Laugh and the devil laughs with you.  Cry and the devil knows he bested you.  Make a sick enough joke, and the devil realizes you’re not worth the trouble (although such jokes should only be made in the company of people who are involved in the same dark field as you, and who understand the devil the joke is aimed at).

At any rate, the stressors of the job with the on-the-fritz printer and the flavored coffee and the enthusiastic conversations, and an inability to productively address some of the simple, usually fixable things that were happening, led to what can only be described as an overreaction on my part to a co-worker asking me to take on something which I felt was not, and should not be, in any way, my responsibility.  Even worse (in terms of sparking my overreaction), the thing I was being asked to address would not have been an issue if the previously aforementioned unusually lively conversational environment hadn’t led to something of a shirking of normal, simple responsibilities.

Now that I’ve done some explaining, although not justifying, of my overreaction, let me say that one of the great things about working with other counselors, which can also be a terrible annoyance about working with them, is that in situations where people are distressed in some fashion or another, they will, first of all, tend toward the supportive, and second of all, tend toward calling one on one’s bullshit—of course, in a supportive fashion.  Wait, I think I left out the potentially annoying part—which involves the voicing of exploratory questions about why one might have behaved in a particular way.  Note that this is only annoying when one does not want to have to, say, be held accountable for one’s behavior and would prefer to just be left alone in one’s asshole-ishness.

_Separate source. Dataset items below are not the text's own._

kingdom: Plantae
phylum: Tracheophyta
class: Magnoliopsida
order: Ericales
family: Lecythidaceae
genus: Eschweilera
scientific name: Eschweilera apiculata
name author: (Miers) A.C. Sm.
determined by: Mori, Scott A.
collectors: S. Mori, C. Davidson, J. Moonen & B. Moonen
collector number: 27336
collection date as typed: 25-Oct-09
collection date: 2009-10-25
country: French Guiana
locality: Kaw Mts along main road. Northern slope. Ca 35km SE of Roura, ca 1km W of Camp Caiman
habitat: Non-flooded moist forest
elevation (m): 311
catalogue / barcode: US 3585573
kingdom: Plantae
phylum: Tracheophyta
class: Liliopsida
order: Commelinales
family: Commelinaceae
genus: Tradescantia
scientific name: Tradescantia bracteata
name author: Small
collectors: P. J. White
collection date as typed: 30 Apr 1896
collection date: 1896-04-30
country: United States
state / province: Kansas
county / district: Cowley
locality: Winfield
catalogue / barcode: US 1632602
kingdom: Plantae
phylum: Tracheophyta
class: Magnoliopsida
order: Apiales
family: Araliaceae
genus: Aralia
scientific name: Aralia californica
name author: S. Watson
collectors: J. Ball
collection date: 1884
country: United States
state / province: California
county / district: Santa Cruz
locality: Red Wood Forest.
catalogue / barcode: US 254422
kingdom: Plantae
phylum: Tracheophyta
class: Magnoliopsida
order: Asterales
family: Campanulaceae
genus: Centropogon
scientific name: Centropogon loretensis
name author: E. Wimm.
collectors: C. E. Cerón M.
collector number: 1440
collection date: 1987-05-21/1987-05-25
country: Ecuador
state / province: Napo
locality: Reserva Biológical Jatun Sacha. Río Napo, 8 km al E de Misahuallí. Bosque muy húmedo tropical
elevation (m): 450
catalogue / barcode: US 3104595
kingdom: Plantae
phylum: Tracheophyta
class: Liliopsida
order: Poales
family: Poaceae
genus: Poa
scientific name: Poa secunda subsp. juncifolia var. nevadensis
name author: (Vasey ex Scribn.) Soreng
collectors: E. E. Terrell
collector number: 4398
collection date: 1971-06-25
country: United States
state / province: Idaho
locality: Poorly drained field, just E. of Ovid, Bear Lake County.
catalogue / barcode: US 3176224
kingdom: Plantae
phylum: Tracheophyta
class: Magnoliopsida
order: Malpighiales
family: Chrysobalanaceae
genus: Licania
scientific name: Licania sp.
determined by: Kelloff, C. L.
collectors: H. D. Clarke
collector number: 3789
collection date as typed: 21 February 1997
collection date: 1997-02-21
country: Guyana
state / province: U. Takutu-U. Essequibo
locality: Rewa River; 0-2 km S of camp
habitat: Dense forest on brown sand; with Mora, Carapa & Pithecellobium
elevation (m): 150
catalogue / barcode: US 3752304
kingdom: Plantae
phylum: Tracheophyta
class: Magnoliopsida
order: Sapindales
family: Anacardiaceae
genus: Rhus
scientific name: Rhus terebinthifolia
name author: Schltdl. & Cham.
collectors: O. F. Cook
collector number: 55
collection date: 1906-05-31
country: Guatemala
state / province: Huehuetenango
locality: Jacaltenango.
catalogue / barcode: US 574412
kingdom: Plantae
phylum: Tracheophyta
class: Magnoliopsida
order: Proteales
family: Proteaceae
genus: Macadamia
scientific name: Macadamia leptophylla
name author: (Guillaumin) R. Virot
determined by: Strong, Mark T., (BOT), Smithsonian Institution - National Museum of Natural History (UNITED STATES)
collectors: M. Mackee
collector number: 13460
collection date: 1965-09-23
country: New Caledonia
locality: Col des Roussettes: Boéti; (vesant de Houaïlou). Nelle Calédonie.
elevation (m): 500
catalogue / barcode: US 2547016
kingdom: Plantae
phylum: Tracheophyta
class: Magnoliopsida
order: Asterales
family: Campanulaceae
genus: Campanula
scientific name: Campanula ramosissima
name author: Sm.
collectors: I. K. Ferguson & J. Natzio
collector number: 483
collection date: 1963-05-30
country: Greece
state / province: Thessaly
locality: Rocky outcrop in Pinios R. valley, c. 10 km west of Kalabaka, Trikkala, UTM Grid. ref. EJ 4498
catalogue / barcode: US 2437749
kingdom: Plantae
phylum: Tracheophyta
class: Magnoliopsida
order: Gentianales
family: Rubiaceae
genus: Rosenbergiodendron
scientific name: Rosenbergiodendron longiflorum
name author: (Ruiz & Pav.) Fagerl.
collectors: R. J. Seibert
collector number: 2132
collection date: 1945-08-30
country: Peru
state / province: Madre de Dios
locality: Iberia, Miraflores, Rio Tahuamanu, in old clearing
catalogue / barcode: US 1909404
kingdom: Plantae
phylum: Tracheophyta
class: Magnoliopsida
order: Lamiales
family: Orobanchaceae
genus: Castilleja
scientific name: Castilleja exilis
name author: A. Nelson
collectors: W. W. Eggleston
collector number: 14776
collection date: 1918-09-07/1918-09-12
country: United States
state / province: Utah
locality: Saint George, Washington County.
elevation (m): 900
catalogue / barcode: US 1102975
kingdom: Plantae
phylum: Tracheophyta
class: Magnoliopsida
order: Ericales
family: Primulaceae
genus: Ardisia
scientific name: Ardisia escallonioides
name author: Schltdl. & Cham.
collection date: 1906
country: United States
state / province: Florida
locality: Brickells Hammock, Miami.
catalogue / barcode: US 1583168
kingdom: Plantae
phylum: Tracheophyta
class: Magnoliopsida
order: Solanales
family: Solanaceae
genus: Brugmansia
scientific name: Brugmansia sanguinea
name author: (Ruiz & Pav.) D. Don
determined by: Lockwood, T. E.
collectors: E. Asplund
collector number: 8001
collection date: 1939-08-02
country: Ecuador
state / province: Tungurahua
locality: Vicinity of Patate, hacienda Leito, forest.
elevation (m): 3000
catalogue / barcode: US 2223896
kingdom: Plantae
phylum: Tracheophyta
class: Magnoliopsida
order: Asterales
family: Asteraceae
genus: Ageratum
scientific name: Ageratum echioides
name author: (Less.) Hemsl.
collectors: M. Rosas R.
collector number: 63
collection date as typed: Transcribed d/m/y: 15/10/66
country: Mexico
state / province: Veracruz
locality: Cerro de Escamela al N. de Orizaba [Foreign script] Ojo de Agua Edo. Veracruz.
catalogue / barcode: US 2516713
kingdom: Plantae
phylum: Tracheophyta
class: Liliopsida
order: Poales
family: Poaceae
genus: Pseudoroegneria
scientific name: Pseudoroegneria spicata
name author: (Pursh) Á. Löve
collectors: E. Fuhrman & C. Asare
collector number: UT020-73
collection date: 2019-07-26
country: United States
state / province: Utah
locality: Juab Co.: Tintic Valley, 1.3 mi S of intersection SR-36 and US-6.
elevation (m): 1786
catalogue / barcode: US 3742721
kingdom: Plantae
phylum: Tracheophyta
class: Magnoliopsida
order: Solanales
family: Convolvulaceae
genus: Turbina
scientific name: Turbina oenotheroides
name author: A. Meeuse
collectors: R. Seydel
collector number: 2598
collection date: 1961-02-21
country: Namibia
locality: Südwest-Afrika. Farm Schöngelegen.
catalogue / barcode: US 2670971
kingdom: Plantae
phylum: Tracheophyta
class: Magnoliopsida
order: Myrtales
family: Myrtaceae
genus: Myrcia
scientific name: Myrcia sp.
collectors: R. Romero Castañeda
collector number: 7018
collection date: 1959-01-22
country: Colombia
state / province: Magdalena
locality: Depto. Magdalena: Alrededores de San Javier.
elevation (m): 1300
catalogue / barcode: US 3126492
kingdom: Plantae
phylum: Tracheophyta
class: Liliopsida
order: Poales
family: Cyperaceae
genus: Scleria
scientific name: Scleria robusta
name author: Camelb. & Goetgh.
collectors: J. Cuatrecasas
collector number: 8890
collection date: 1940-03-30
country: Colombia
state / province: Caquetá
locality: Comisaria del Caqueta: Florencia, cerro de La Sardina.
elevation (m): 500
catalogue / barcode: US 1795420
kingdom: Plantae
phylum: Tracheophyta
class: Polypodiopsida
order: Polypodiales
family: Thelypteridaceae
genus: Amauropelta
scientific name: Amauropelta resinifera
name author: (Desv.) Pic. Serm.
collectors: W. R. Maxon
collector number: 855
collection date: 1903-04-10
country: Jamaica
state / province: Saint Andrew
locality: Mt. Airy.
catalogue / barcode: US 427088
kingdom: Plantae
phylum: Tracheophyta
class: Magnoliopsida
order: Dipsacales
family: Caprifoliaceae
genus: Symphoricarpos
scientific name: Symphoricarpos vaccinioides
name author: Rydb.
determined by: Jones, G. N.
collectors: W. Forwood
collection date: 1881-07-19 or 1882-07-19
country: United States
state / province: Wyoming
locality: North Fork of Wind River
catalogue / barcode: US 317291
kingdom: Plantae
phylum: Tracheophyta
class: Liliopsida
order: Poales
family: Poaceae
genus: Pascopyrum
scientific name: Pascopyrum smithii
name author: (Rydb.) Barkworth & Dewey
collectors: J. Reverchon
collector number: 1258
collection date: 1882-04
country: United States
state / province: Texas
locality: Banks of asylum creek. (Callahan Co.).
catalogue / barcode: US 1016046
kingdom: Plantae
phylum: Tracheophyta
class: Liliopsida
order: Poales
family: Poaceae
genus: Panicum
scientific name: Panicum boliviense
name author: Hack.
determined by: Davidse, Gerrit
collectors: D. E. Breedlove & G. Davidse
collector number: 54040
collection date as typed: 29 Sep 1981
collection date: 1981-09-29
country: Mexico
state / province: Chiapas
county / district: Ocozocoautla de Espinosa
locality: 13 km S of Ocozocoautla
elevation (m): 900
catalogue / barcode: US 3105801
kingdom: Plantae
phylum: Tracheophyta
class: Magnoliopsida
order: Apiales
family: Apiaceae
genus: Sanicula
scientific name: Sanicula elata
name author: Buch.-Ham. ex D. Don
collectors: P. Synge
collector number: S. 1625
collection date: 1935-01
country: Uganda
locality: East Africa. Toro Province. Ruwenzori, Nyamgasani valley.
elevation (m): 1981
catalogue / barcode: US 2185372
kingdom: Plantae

I will say I was particularly fortunate to have worked that night with a colleague who frequently has a different take on things than I do, but whom I also feel has extremely sound clinical judgment.  And while I won’t say she identified the specifics of what was going on with me—at least not in one concise interpretation (and to be fair, I had not shared with her a great deal of what was going on in my little world)—she did indirectly prod me to recognize the vast number of adjustments I’ve been making of late, and how much I’ve been minimizing their impact on me.  She also gently kept me accountable to the concrete reality that my overreaction was in no way necessary, and was also damaging not only to the target of my overreaction, but to me as well (most notably because I spent the rest of the night obsessing about it and why I let it happen in the first place).

I was also fortunate to have another colleague remind me that I love my co-workers and have a lot of fun at work, despite the stressful nature of the job.

Looking back a few days later, it should have been obvious to me that I was carrying a big burden regarding the ‘relayed information’ when I found myself unable to discuss it (in a vague, clinically appropriate way) with the colleague I was working with that night.  I brought it up briefly, but used ethical concerns as a way of dropping the subject—when really what was going on was that talking about it, or trying to process it, was provoking such anxiety in me that I just wasn’t ready/willing to deal with it.

I will just say now that I am extremely grateful to be in constant contact with some great people who are pretty amazing at this work, and who can tolerate my faults, but are also willing to help me do what I can to address those faults in a positive fashion.